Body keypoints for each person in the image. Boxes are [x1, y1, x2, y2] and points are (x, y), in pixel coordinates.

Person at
#####
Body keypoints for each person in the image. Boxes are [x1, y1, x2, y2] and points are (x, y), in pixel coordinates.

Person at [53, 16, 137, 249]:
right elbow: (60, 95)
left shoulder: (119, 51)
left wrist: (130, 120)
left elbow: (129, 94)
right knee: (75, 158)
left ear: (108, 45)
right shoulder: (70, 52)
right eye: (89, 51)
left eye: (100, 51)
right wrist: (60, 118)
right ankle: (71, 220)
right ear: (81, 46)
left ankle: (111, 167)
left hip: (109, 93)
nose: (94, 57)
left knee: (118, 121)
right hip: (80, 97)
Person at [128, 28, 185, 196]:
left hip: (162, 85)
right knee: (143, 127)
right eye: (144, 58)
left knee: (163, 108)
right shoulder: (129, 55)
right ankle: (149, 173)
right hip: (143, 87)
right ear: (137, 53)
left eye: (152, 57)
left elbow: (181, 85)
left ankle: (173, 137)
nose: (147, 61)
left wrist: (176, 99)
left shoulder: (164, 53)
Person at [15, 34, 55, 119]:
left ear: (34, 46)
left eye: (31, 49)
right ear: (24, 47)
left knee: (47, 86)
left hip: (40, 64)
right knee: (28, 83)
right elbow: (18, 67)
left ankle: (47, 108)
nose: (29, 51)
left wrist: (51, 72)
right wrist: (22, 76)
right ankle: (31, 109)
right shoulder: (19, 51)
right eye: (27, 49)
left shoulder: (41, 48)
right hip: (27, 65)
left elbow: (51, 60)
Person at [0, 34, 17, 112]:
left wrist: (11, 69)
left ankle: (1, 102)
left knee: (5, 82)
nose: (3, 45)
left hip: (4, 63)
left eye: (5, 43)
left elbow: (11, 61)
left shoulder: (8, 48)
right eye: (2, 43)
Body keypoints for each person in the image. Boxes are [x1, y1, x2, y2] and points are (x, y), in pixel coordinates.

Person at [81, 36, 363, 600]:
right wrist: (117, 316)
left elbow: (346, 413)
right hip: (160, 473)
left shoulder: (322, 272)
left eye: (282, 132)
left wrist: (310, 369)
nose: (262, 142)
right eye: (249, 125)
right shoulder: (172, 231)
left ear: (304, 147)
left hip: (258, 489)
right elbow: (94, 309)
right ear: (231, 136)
#####
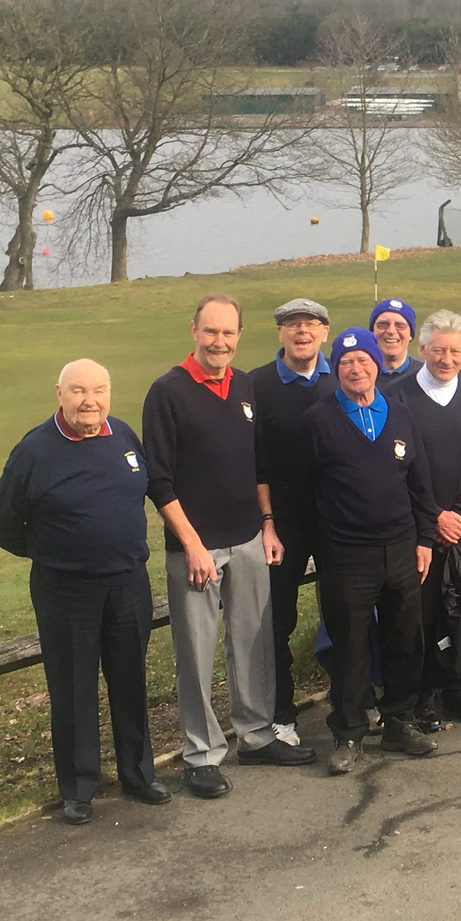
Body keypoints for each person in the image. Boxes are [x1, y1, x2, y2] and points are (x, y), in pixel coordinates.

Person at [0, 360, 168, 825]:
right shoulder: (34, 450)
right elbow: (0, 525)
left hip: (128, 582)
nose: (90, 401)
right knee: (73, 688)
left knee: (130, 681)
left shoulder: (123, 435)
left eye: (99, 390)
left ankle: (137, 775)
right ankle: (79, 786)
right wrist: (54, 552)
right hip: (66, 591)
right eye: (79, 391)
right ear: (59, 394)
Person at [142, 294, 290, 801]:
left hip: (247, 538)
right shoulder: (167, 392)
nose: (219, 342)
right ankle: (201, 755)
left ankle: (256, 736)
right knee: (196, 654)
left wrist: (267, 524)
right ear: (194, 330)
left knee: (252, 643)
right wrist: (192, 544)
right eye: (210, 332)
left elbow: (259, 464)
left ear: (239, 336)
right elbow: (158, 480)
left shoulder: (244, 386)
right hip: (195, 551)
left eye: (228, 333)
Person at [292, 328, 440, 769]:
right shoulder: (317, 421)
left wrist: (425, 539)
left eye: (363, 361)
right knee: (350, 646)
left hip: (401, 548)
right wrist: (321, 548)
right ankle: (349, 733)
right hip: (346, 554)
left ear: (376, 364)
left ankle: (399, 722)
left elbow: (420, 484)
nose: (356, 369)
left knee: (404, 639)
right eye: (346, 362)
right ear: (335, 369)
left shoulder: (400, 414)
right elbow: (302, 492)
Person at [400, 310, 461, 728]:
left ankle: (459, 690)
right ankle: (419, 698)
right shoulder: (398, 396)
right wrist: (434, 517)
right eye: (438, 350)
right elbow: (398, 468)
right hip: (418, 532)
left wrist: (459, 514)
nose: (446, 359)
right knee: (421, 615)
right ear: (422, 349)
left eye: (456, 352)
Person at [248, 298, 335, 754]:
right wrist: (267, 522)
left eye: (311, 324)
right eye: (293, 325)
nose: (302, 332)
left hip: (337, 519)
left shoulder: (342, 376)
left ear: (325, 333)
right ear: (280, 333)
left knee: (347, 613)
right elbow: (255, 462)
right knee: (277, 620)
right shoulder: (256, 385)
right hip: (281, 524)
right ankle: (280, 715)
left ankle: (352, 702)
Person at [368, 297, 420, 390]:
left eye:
#####
WHAT YOU SHOULD DO:
Look back at the entries above and repeat, unchanged, every line from the line holding "left shoulder: (119, 51)" through the line holding "right wrist: (22, 76)".

SOLUTION TO THIS EXERCISE:
left shoulder: (119, 51)
left wrist: (130, 120)
left elbow: (129, 94)
right knee: (75, 158)
left ear: (108, 45)
right shoulder: (70, 52)
right eye: (89, 51)
left eye: (100, 51)
right wrist: (60, 118)
right ankle: (71, 220)
right ear: (81, 46)
left ankle: (111, 167)
left hip: (109, 93)
nose: (94, 57)
left knee: (118, 121)
right hip: (80, 97)
Person at [128, 28, 185, 196]:
left hip: (162, 85)
right knee: (143, 127)
right eye: (144, 58)
left knee: (163, 108)
right shoulder: (129, 55)
right ankle: (149, 173)
right hip: (143, 87)
right ear: (137, 53)
left eye: (152, 57)
left elbow: (181, 85)
left ankle: (173, 137)
nose: (147, 61)
left wrist: (176, 99)
left shoulder: (164, 53)
Person at [15, 34, 55, 119]:
left ear: (34, 46)
left eye: (31, 49)
right ear: (24, 47)
left knee: (47, 86)
left hip: (40, 64)
right knee: (28, 83)
right elbow: (18, 67)
left ankle: (47, 108)
nose: (29, 51)
left wrist: (51, 72)
right wrist: (22, 76)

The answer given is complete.